In this study, SLNB was performed in four patients, and ALND was performed in seven patients. None of the patients who underwent SLNB had lymph node metastasis. The patients with positive lymph nodes were those who had EPC associated with invasive carcinoma. These results were consistent with those of previous studies, which reported that positive lymph nodes are mostly related to invasive components . Although lymph node metastasis is well recognized, it has been rarely reported in patients with pure EPC. Lymph node micrometastases were reported in two patients with pure EPC in a previous study . The tumors in both patients were larger than 4 cm in diameter. Nodal involvement tended to be seen with larger tumors. Although the authors noted that occult breast cancer outside of EPC could not be ruled out, diagnosis of pure EPC without axillary lymph node evaluation is still not prudent. Wong et al.  examined sentinel lymph node metastases in patients with different breast cancer histologic subtypes. They found axillary metastases in 7% of patients with papillary cancer and in 8% of patients with DCIS with microinvasion. In view of the current recommendation for the treatment of EPC in accordance with DCIS and because many authors suggest that EPC is a specific form between DCIS and invasive cancer, SLNB is recommended for patients with this disease.
Surgical treatment is the primary therapy for this disease. However, the role of adjuvant therapy is unclear. Pathologic studies suggested that EPC tends to be strongly ER/PR positive and HER2 negative , which is the molecular basis of endocrine therapy.
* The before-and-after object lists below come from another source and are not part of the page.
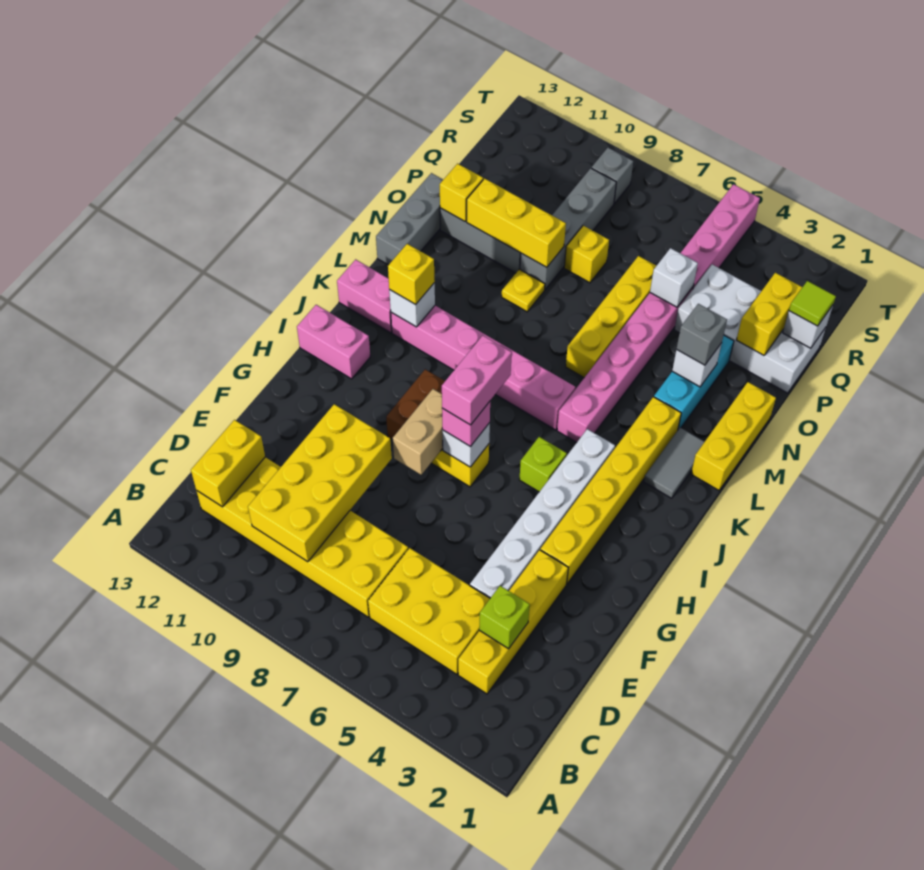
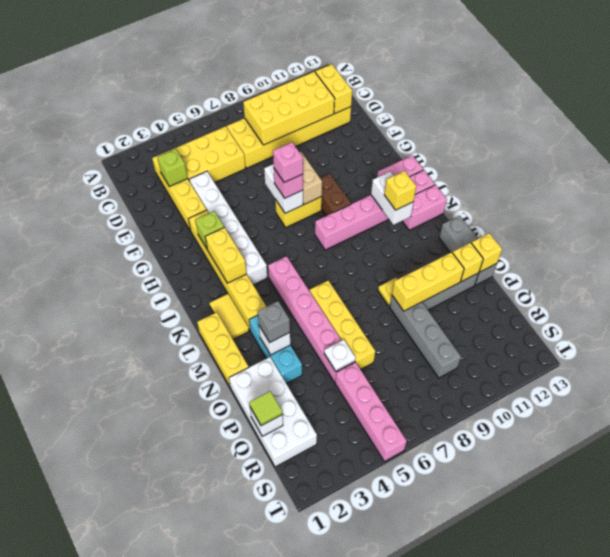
yellow 2x4 brick [248,404,392,562] -> yellow 2x4 brick turned to [243,72,335,145]
white 1x1 brick [443,423,490,467] -> white 1x2 brick [264,164,303,213]
pink 1x2 brick [442,335,512,425] -> pink 1x1 brick [273,142,303,182]
lime 1x1 brick [519,437,567,492] -> lime 1x1 brick moved to [195,211,224,249]
grey 1x2 tile [644,428,704,498] -> yellow 1x2 tile [209,294,249,339]
pink 1x6 brick [391,306,575,430] -> pink 1x6 brick moved to [315,170,435,250]
white 1x1 brick [389,283,435,327] -> white 1x2 brick [371,172,413,225]
white 2x4 brick [674,265,826,393] -> white 2x4 brick turned to [229,357,317,467]
yellow 1x2 brick [737,273,802,355] -> yellow 1x2 brick moved to [205,227,247,283]
white 1x1 brick [650,248,698,307] -> white 1x1 plate [324,340,356,371]
yellow 1x1 brick [564,226,609,283] -> yellow 1x1 brick moved to [472,233,502,272]
grey 1x1 brick [592,148,633,204] -> none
EPC associated with invasive cancer or DCIS are candidates for endocrine therapy of young patients with pure EPC . Endocrine treatment is also recommended for patients who are unfit for surgery and those with recurrent disease . A previous study reported that the incidence of recurrence and the likelihood of death in a third of the patients with EPC who underwent radiotherapy were not affected by this therapy . However, the significance of this result was limited by the limited number of cases and the inconsistent criteria for inclusion of radiotherapy they implemented. A SEER Database study retrospectively enrolled 2568 patients. Among the patients, 34.9% received radiation therapy. The survival rate of patients who received radiation therapy improved compared with that of those who did not receive this therapy. This study recommended radiotherapy for patients who choose to have lumpectomy . The effects of radiation and endocrine therapy on patients with EPC remain unknown. We believe that adjuvant therapy is not an overtreatment, and that additional adjuvant therapy is appropriate for EPC that cannot be adequately excised or is associated with DCIS or invasive cancer components.